Maskot/Getty Images/Maskot

Homeownership comes with an endless to-do list of home projects. Some are optional, some unexpected, and some are downright urgent. Deciding which projects to tackle yourself and which ones require professional help can be a tricky task.

Typically, you can summarize your decision with this basic equation:

Time + Money + Skills = Finished

It's simple addition that can escalate to a multiplication problem before you know it. Below, discover the factors that make a difference when it comes to your home project.

Small updates can pay off

Many home projects are worth the elbow grease. With instructional videos and reality TV shows for inspiration, accomplishing the task may be all the reward you need; saving money is a bonus. Invest in a few basic tools and trust yourself to manage common projects, such as painting or refinishing hardwood floors. A quick online search for instructions could have you replacing caulk, eliminating the squeak in doors, fixing torn window screens or unclogging a sink in no time.

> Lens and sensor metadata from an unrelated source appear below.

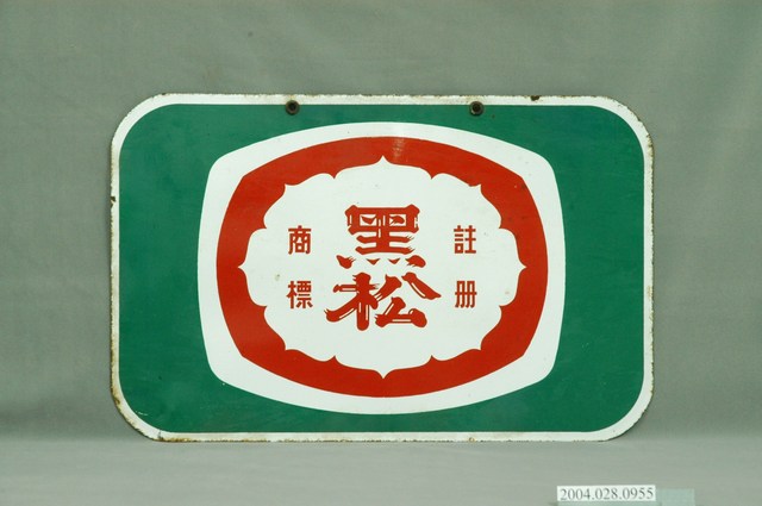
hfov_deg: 19.5
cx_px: 381
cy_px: 253
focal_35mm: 105
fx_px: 2220
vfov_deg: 13.0
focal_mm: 70
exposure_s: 1/8
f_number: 8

Experts are there for a reason

  • Depending on your skills and available time, there are certain home projects that may have the best chance of success if you seek assistance.
  • Think twice before attempting plumbing jobs more complex than fixing a toilet lever. Projects that use "blow torch" or "welding" in a sentence may be best left to professionals.
  • Changing a light switch or installing a ceiling fan is one thing, but most electrical repairs include more than basic fixtures. Circuits are nothing to mess with unless you know what you are doing. Why risk resale value on a project that isn't up to code?
  • You may have skills suitable for roofing work, but risking injury may not be worth it. Take on a job you aren't ready for, and you may end up with a leaky roof or expensive water damage.
  • Installing or repairing windows and siding yourself can save labor costs, but proper installation is vital.

Saving money adds up fast

As you consider the costs of doing it yourself or paying someone else, keep these tips in mind:

  • Tally all the costs, including tools and equipment, training, and child care.
  • Prioritize the project against your other financial goals. If building a deck yourself saves labor costs, and you can use that money to pay down debt or for retirement savings, it could very well be worth your time.
  • Pull a permit, if necessary. Depending on the complexity of a remodeling project, you may have to apply for a building permit. A hired contractor will take care of this on your behalf, but there is a cost.
  • Know yourself. Prevent personal frustration and potential disagreements with your spouse or partner by establishing household guidelines for which home projects are always hired out.
  • Find online tools to help calculate supplies such as paint, tiles, concrete, wallpaper, you name it. You can also calculate how much your time is worth, which will help you solve the equation at the top of this article.